Ce jeudi, l'Arboretum Raponda Walker à Libreville a servi de cadre inhabituel à une rencontre scientifique. Chercheurs, doctorants et représentants d'institutions françaises et gabonaises ont marché et discuté ensemble de la gestion durable des forêts tropicales, un enjeu qui dépasse largement le monde académique.

Chercheurs en discussion lors d'une marche forestière à l'Arboretum Raponda Walker près de Libreville
Des chercheurs et représentants d'institutions ont échangé sur la gestion durable des forêts en marchant dans l'Arboretum Raponda Walker.

Marcher pour mieux se parler

Pas de tables ni de micros, mais des sentiers ombragés et des troncs centenaires comme décor. L'Institut de recherche pour le développement (IRD), en lien avec l'initiative One Forest Vision, a organisé ce format original baptisé « Walk & Talk ». Une quinzaine de personnes y ont participé : chercheurs, doctorants, représentants d'institutions gabonaises et françaises, ainsi que des partenaires techniques.

L'idée derrière cette balade collective : sortir du cadre rigide des colloques pour favoriser des échanges plus directs. Se croiser entre deux arbres, discuter d'un projet en marchant, c'est souvent plus efficace qu'une présentation formelle où chacun reste dans son coin.

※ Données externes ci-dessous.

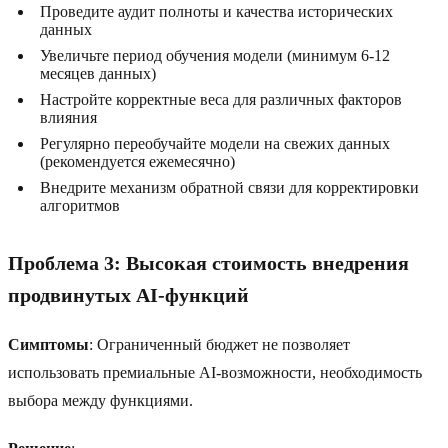
Проведите аудит полноты и качества исторических
данных
Увеличьте период обучения модели (минимум 6-12
месяцев данных)
Настройте корректные веса для различных факторов
влияния
Регулярно переобучайте модели на свежих данных
(рекомендуется ежемесячно)
Внедрите механизм обратной связи для корректировки
алгоритмов
Проблема 3: Высокая стоимость внедрения
продвинутых AI-функций
Симптомы
: Ограниченный бюджет не позволяет
использовать премиальные AI-возможности, необходимость
выбора между функциями.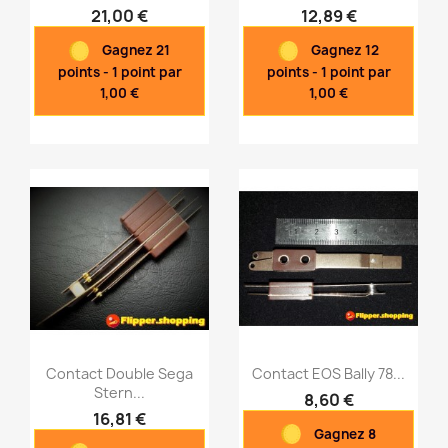
21,00 €
12,89 €
Aperçu rapide
Aperçu rapide


Gagnez 21
Gagnez 12
points - 1 point par
points - 1 point par
1,00 €
1,00 €
Contact Double Sega
Contact EOS Bally 78...
Stern...
8,60 €
16,81 €
Gagnez 8
Aperçu rapide
Aperçu rapide

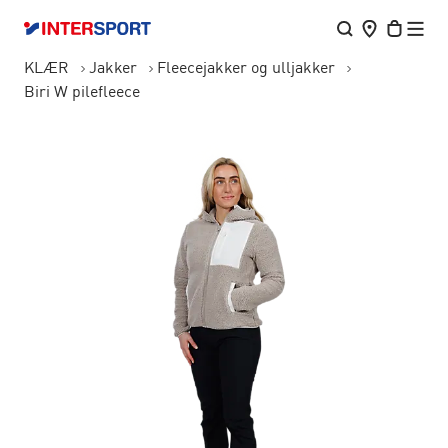
KLÆR
Jakker
Fleecejakker og ulljakker
Biri W pilefleece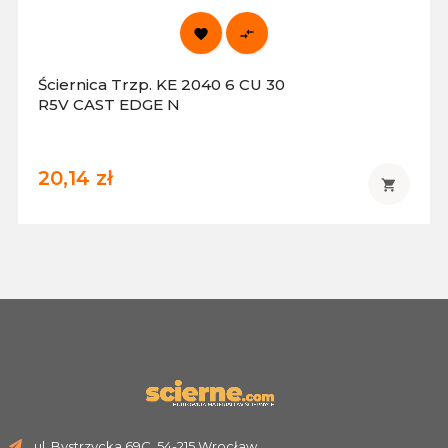


Ściernica Trzp. KE 2040 6 CU 30
R5V CAST EDGE N
20,14 zł

ul. Bystrzycka 69C, 54-215 Wrocław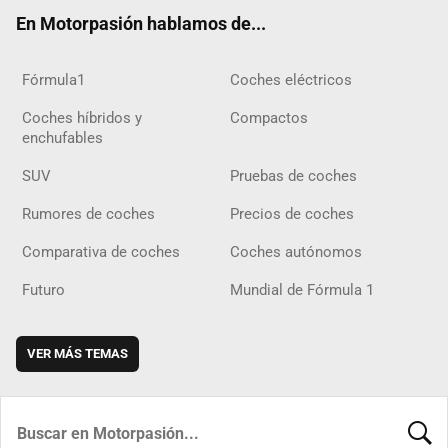
ok
m
m
d
En Motorpasión hablamos de...
Fórmula1
Coches eléctricos
Coches híbridos y
Compactos
enchufables
SUV
Pruebas de coches
Rumores de coches
Precios de coches
Comparativa de coches
Coches autónomos
Futuro
Mundial de Fórmula 1
VER MÁS TEMAS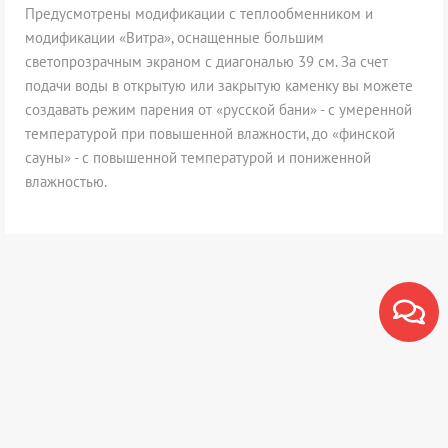
Предусмотрены модификации с теплообменником и
модификации «Витра», оснащенные большим
светопрозрачным экраном с диагональю 39 см. За счет
подачи воды в открытую или закрытую каменку вы можете
создавать режим парения от «русской бани» - с умеренной
температурой при повышенной влажности, до «финской
сауны» - с повышенной температурой и пониженной
влажностью.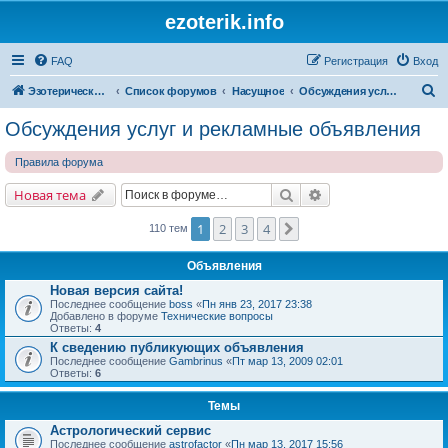
ezoterik.info
FAQ
Регистрация
Вход
П
Эзотерический сайт
Список форумов
Насущное
Обсуждения услуг и рекламные объявления
о
Обсуждения услуг и рекламные объявления
и
Правила форума
с
к
Поиск
Расширенный поис
Новая тема
1
2
3
4
След.
110 тем
Объявления
Новая версия сайта!
Последнее сообщение
boss
«
Пн янв 23, 2017 23:38
Добавлено в форуме
Технические вопросы
Ответы:
4
К сведению публикующих объявления
Последнее сообщение
Gambrinus
«
Пт мар 13, 2009 02:01
Ответы:
6
Темы
Астрологический сервис
Последнее сообщение
astrofactor
«
Пн мар 13, 2017 15:56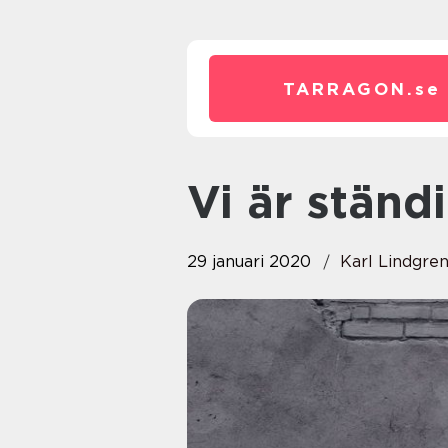
TARRAGON.
se
Vi är stän
29 januari 2020
Karl Lindgre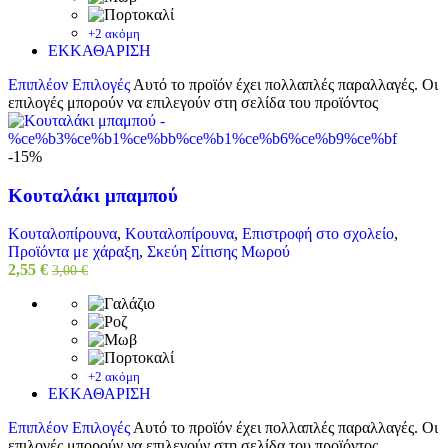
+2 ακόμη
ΕΚΚΑΘΑΡΙΣΗ
Επιπλέον Επιλογές
Αυτό το προϊόν έχει πολλαπλές παραλλαγές. Οι
επιλογές μπορούν να επιλεγούν στη σελίδα του προϊόντος
-15%
Κουταλάκι μπαμπού
Κουταλοπίρουνα
,
Κουταλοπίρουνα
,
Επιστροφή στο σχολείο
,
Προϊόντα με χάραξη
,
Σκεύη Σίτισης Μωρού
2,55
€
3,00
€
+2 ακόμη
ΕΚΚΑΘΑΡΙΣΗ
Επιπλέον Επιλογές
Αυτό το προϊόν έχει πολλαπλές παραλλαγές. Οι
επιλογές μπορούν να επιλεγούν στη σελίδα του προϊόντος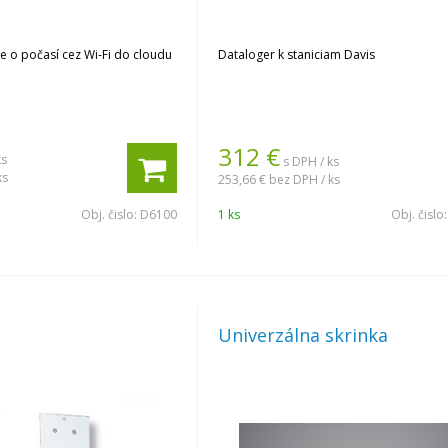
je o počasí cez Wi-Fi do cloudu
Dataloger k staniciam Davis
312
€
ks
s DPH / ks
ks
253,66 €
bez DPH / ks
Obj. čislo:
D6100
1 ks
Obj. čislo
Univerzálna skrinka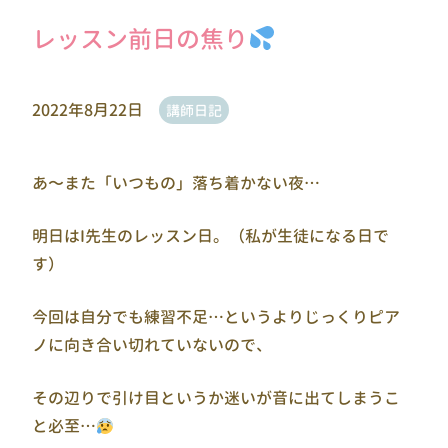
レッスン前日の焦り
2022年8月22日
講師日記
あ〜また「いつもの」落ち着かない夜…
明日はI先生のレッスン日。（私が生徒になる日で
す）
今回は自分でも練習不足…というよりじっくりピア
ノに向き合い切れていないので、
その辺りで引け目というか迷いが音に出てしまうこ
と必至…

Le Bassin du Congo, un poumon sous surveillance

Au cœur des discussions : la gestion durable des forêts tropicales du Bassin du Congo, ce vaste massif forestier dont le Gabon fait partie et qui joue un rôle essentiel dans la régulation du climat mondial. Une richesse naturelle que le pays doit à la fois préserver et faire fructifier intelligemment, sans céder ni à l'exploitation sauvage ni à l'immobilisme.

Cette rencontre a permis, selon les organisateurs, de renforcer les liens entre institutions, de mieux faire connaître les projets menés de part et d'autre, et de faire émerger de nouvelles pistes de collaboration scientifique.

Ce que ça change concrètement

On pourrait se demander en quoi une balade entre chercheurs concerne le Gabonais du quotidien. La réponse tient en un mot : coordination. Plus les institutions qui travaillent sur la forêt se connaissent et partagent leurs données, plus les décisions prises en matière de gestion forestière — exploitation, conservation, recherche — ont des chances d'être cohérentes et utiles sur le terrain.

L'Arboretum Raponda Walker, lieu emblématique niché aux portes de Libreville, confirme ainsi son rôle de trait d'union entre recherche scientifique et sensibilisation. Un espace où la forêt gabonaise n'est pas qu'un sujet de rapport, mais un terrain d'apprentissage vivant, à quelques minutes de la capitale.

La collaboration amorcée ce jeudi devrait, selon les organisateurs, se poursuivre à travers de futurs projets communs entre les institutions présentes.